Your tasks:
1) In the article on Pakistan's textile industry and biomass energy, by what percentage did knitwear exports fall in quantity terms?
2) Say whether each statement agrees with the article on Pakistan's textile industry and biomass energy, and quote the words that decide it. (a) The delegation is set to travel to Malaysia in the second week of May. (b) The recent Monetary Policy Statement lowered interest rates. (c) Towel exports fell 35 percent in quantity terms.
3) Carry on the article on Pakistan's textile industry and biomass energy from its last sentence.

Document excerpt:
*** Begin section ***

Textile industry is seriously considering renewable energy options to meet energy requirements and one delegation of leading textile millers is set to fly to Malaysia in second week of May to attend EU-Asia Biomass Best Practices and Business Partnering Conference 2012.
The textile delegation will attend the conference and interact with international suppliers of biomass technology and international organisations for technical co-operation to understand the possibilities of opting for renewable energy in Pakistan. The conference will act as the focal point for assembly of local and regional biomass stakeholders. It will also bring together current and future producers of bioenergy and bio-based products with biomass traders, technology providers, equipment manufacturers, investors, researchers and policy makers.
The conference will cover best practices and successful case studies of biomass utilisation in the areas of bioenergy, biofertilizers, high value chemicals and biofuels, eco-products and green building materials. Pakistan is facing acute shortage of electricity and gas, leaving the textile exports in lurch due to capacity closures. There is a worrisome decline in textile exports both in value (22 percent) and quantity terms in March 2012 against the corresponding period. In quantitative terms, exports are down 43 percent in cotton cloth, 33 percent in knitwear, 30 percent in bed wear, 35 percent in readymade garments and 22 percent in towel. This drastic decline in textile exports is being attributed to the non-availability of energy, both electricity and gas, coupled with high interest rates which have been kept unchanged in recently announced Monetary Policy Statement of State Bank of Pakistan.

*** End section ***

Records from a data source

*** Begin section ***

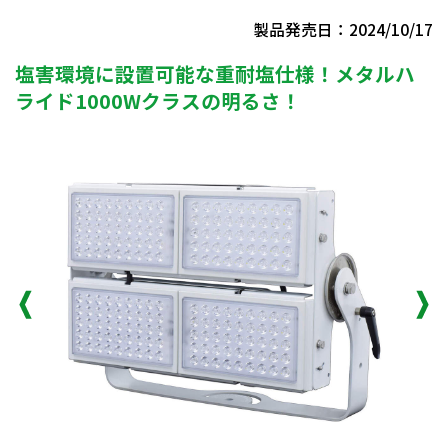
製品発売日：2024/10/17
塩害環境に設置可能な重耐塩仕様！メタルハ
ライド1000Wクラスの明るさ！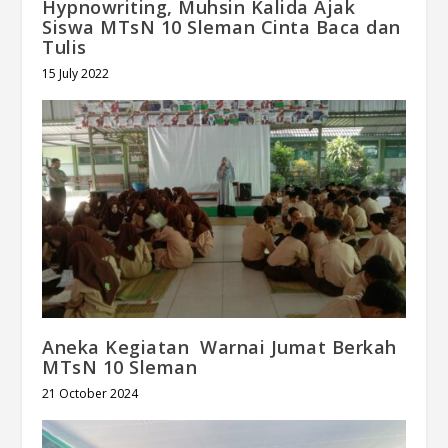
Hypnowriting, Muhsin Kalida Ajak
Siswa MTsN 10 Sleman Cinta Baca dan
Tulis
15 July 2022
Aneka Kegiatan Warnai Jumat Berkah
MTsN 10 Sleman
21 October 2024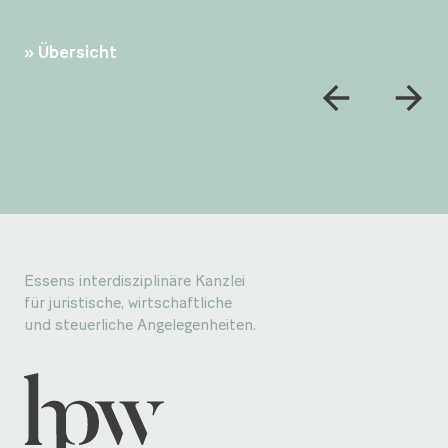
Übersicht
Essens interdisziplinäre Kanzlei
für juristische, wirtschaftliche
und steuerliche Angelegenheiten.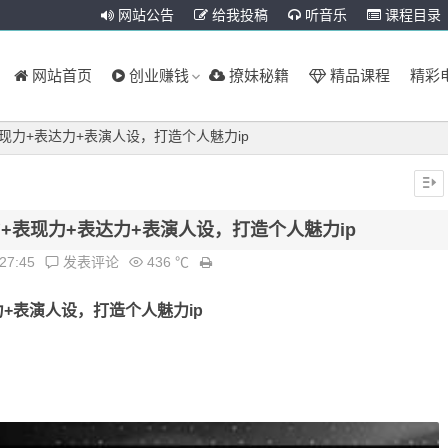
网站公告
给我投稿
听音乐
课程目录
网站首页
创业赚钱
撩妹秘籍
精品课程
精彩
现力+表达力+表演人设，打造个人魅力ip
+表现力+表达力+表演人设，打造个人魅力ip
:27:45
发表评论
436 ℃
+表演人设，打造个人魅力ip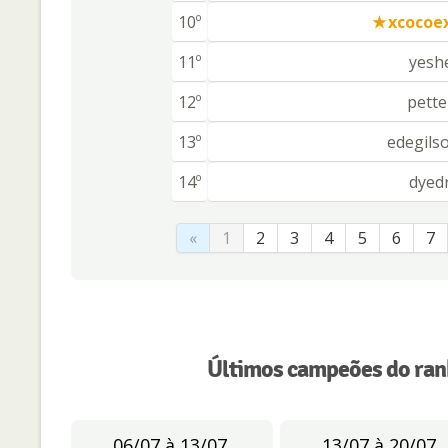
10º
xcocoe
11º
yesh
12º
pette
13º
edegils
14º
dyed
«
1
2
3
4
5
6
7
Últimos campeões do ran
06/07 à 13/07
13/07 à 20/07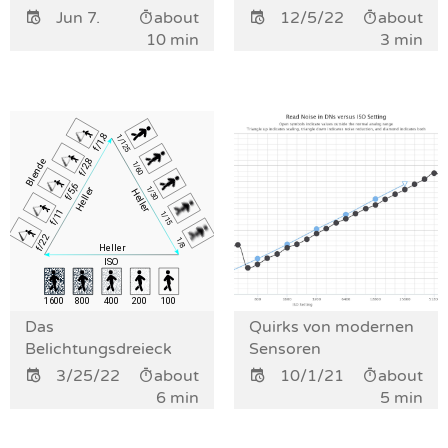
Jun 7.
about
12/5/22
about
10 min
3 min
Das
Quirks von modernen
Belichtungsdreieck
Sensoren
3/25/22
about
10/1/21
about
6 min
5 min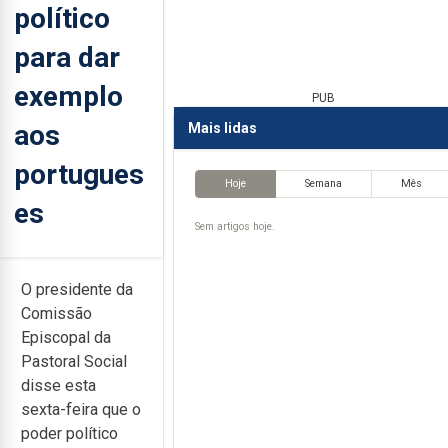
político
para dar
exemplo
PUB
aos
Mais lidas
portugues
Hoje
Semana
Mês
es
Sem artigos hoje.
O presidente da
Comissão
Episcopal da
Pastoral Social
disse esta
sexta-feira que o
poder político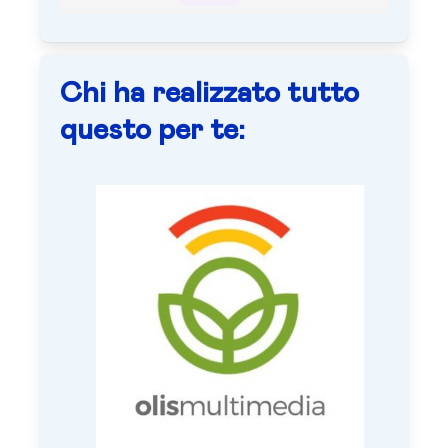
Chi ha realizzato tutto
questo per te: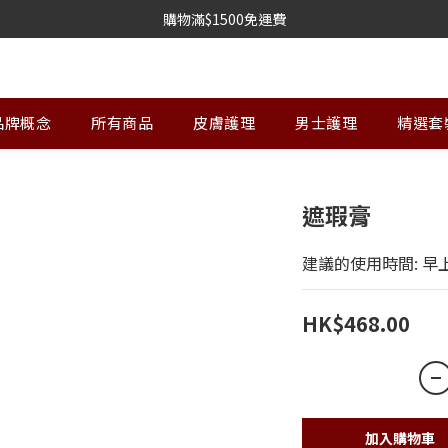
購物滿$1500免運費
品牌概念
所有商品
皮膚護理
男士護理
精選套
遮瑕膏
建議的使用時間: 早
HK$468.00
加入購物車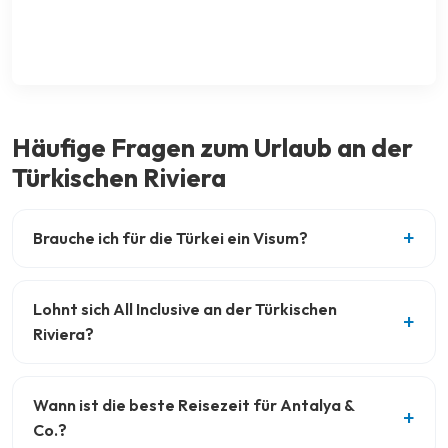
Häufige Fragen zum Urlaub an der
Türkischen Riviera
Brauche ich für die Türkei ein Visum?
Lohnt sich All Inclusive an der Türkischen
Riviera?
Wann ist die beste Reisezeit für Antalya &
Co.?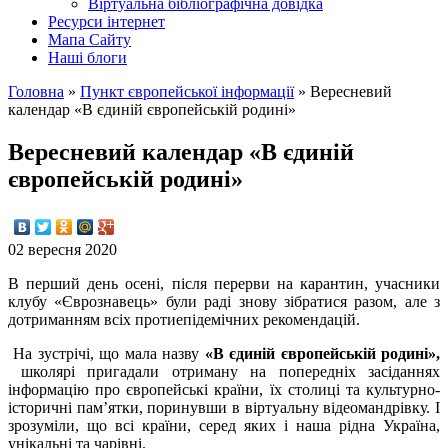
Вiртуальна бiблiографiчна довiдка
Ресурси інтернет
Мапа Сайту
Наші блоги
Головна
»
Пункт європейської інформації
»
Вересневий
календар «В єдиній європейській родині»
Вересневий календар «В єдиній
європейській родині»
02 вересня 2020
В перший день осені, після перерви на карантин, учасники
клубу «Єврознавець» були раді знову зібратися разом, але з
дотриманням всіх протиепідемічних рекомендацій.
На зустрічі, що мала назву
«В єдиній європейській родині»,
школярі пригадали отриману на попередніх засіданнях
інформацію про європейські країни, їх столиці та культурно-
історичні пам’ятки, поринувши в віртуальну відеомандрівку. І
зрозуміли, що всі країни, серед яких і наша рідна Україна,
унікальні та чарівні.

*** End section ***

Solved tasks:
1) 33 percent.

2)
(a) Yes: "set to fly to Malaysia in second week of May"
(b) No: "high interest rates which have been kept unchanged in recently announced Monetary Policy Statement of State Bank of Pakistan"
(c) No: "22 percent in towel"

3)
This situation is eroding the viability of textile industry fast resulting into likely large scale bankruptcies and infection ratio of textile industry advances. It has further exposed Pakistan textile industry to risks oozing out of normalisation of trade with India arrangements likely to trigger further with the start of 2013.
Therefore, the textile industry is desperately looking for initiatives to meet energy requirements by all possible means and ways. APTMA has also set up Sustainable Production Centre in collaboration with a German organisation GIZ to recycle production residues besides caring for environment, conservation of energy, water, corporate social responsibility and gender balance. It may be noted that Pakistan is full of biomass resources including cotton sticks, corn-cops, rice husk, municipal waste, industrial waste and wheat straws etc.